WHAT YOU NEED TO DO
Which lines in the items below contain the string "không"? Find each one and copy it whole, treating uppercase and lowercase as different.

MATERIAL PROVIDED
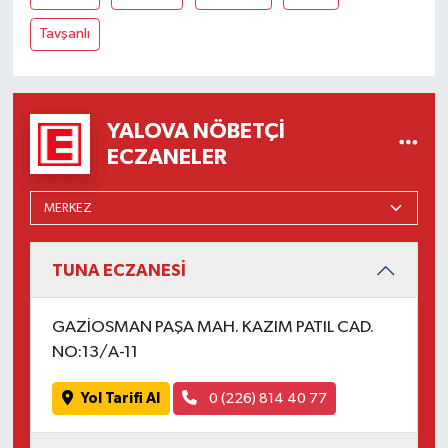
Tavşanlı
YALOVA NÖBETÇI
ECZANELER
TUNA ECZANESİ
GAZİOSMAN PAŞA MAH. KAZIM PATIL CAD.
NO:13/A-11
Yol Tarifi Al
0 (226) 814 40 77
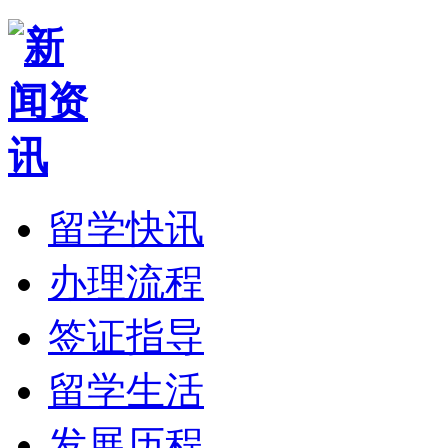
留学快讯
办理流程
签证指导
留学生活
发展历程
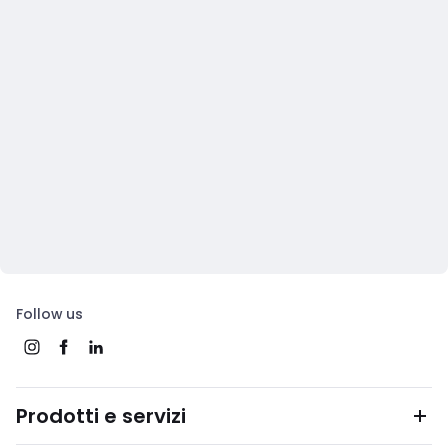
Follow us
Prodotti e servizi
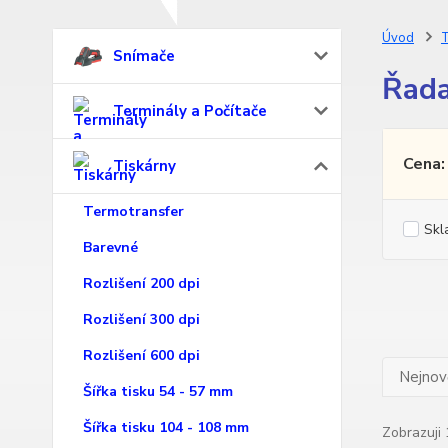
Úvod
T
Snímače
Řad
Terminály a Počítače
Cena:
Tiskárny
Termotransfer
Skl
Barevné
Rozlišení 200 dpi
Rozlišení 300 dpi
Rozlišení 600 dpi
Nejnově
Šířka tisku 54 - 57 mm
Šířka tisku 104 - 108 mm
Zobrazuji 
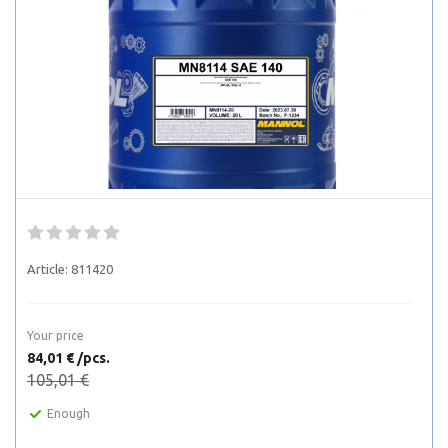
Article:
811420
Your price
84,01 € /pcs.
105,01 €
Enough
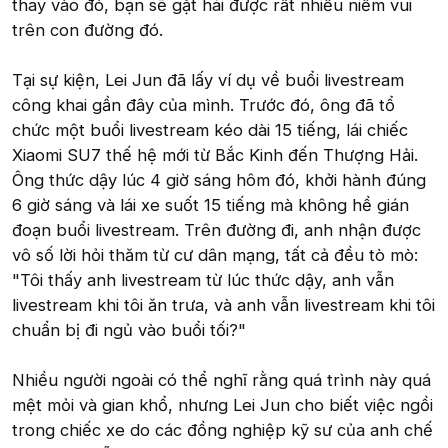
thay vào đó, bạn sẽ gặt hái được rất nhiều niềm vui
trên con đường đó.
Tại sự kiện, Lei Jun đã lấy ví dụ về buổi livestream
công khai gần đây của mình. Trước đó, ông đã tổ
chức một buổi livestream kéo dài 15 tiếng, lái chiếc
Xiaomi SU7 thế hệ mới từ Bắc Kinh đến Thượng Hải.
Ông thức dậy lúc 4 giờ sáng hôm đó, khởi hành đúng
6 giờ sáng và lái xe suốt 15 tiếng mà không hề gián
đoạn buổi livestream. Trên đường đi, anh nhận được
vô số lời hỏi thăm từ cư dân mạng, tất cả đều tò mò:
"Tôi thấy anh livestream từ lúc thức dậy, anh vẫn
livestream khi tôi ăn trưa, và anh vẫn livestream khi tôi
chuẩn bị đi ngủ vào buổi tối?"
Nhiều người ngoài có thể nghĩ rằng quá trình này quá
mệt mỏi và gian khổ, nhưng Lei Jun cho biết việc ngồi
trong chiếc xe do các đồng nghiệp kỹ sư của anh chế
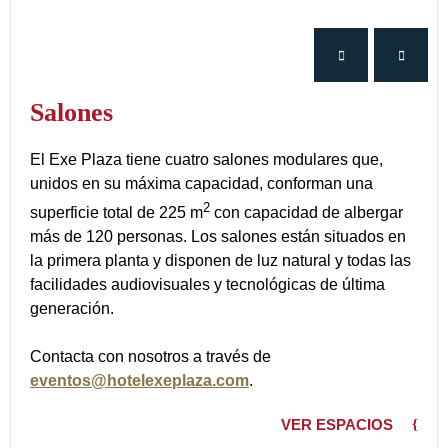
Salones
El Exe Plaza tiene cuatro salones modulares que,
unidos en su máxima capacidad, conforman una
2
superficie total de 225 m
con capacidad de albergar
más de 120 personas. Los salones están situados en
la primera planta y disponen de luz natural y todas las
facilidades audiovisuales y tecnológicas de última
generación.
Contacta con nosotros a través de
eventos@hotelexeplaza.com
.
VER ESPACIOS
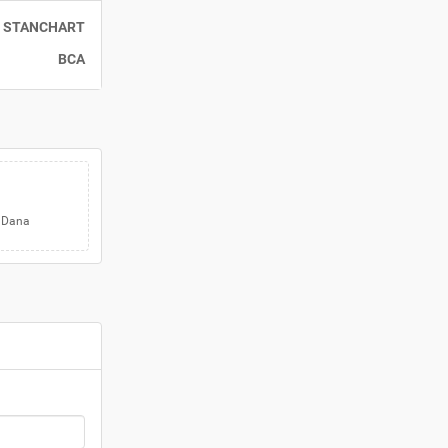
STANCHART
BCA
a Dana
* * *
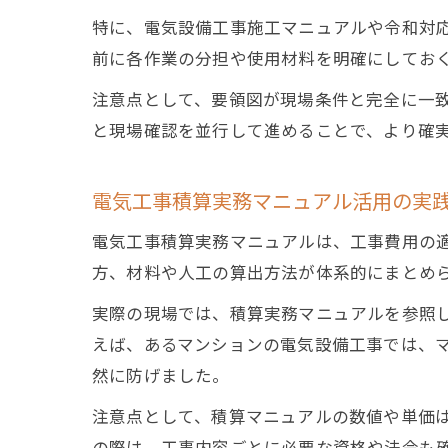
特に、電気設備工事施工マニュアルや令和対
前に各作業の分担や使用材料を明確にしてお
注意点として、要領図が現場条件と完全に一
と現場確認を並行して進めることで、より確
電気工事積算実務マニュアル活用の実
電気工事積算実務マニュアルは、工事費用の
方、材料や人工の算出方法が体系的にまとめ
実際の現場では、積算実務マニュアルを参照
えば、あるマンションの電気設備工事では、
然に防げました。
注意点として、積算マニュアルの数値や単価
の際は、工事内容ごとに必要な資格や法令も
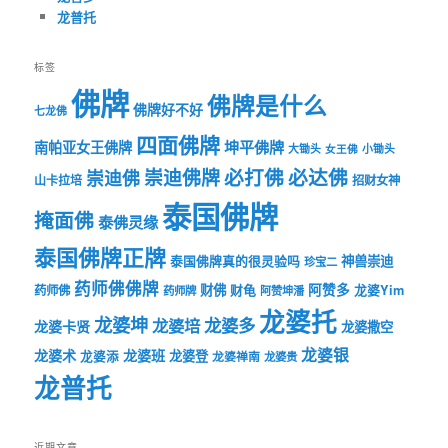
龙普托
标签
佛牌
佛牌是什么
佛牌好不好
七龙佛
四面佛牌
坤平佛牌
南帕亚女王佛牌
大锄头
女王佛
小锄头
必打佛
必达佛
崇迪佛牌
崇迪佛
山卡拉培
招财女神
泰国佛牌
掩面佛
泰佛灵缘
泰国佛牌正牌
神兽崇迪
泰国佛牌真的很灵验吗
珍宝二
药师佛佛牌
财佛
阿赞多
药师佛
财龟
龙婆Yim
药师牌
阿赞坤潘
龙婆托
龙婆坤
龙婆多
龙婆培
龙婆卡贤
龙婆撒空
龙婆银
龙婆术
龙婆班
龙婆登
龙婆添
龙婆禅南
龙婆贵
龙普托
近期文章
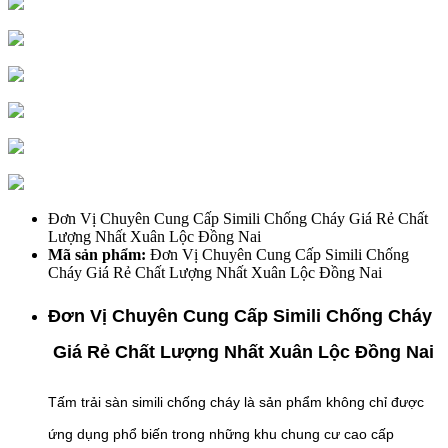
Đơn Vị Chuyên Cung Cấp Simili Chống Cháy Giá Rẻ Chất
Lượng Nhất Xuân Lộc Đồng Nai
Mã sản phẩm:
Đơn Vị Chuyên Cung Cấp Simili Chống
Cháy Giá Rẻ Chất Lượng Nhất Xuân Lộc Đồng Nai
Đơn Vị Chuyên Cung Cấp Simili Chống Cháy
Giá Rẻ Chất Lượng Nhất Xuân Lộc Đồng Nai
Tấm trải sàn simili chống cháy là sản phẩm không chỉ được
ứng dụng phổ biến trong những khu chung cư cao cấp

TASK SOLUTION
6 giờ sáng và lái xe suốt 15 tiếng mà không hề gián
Tấm trải sàn simili chống cháy là sản phẩm không chỉ được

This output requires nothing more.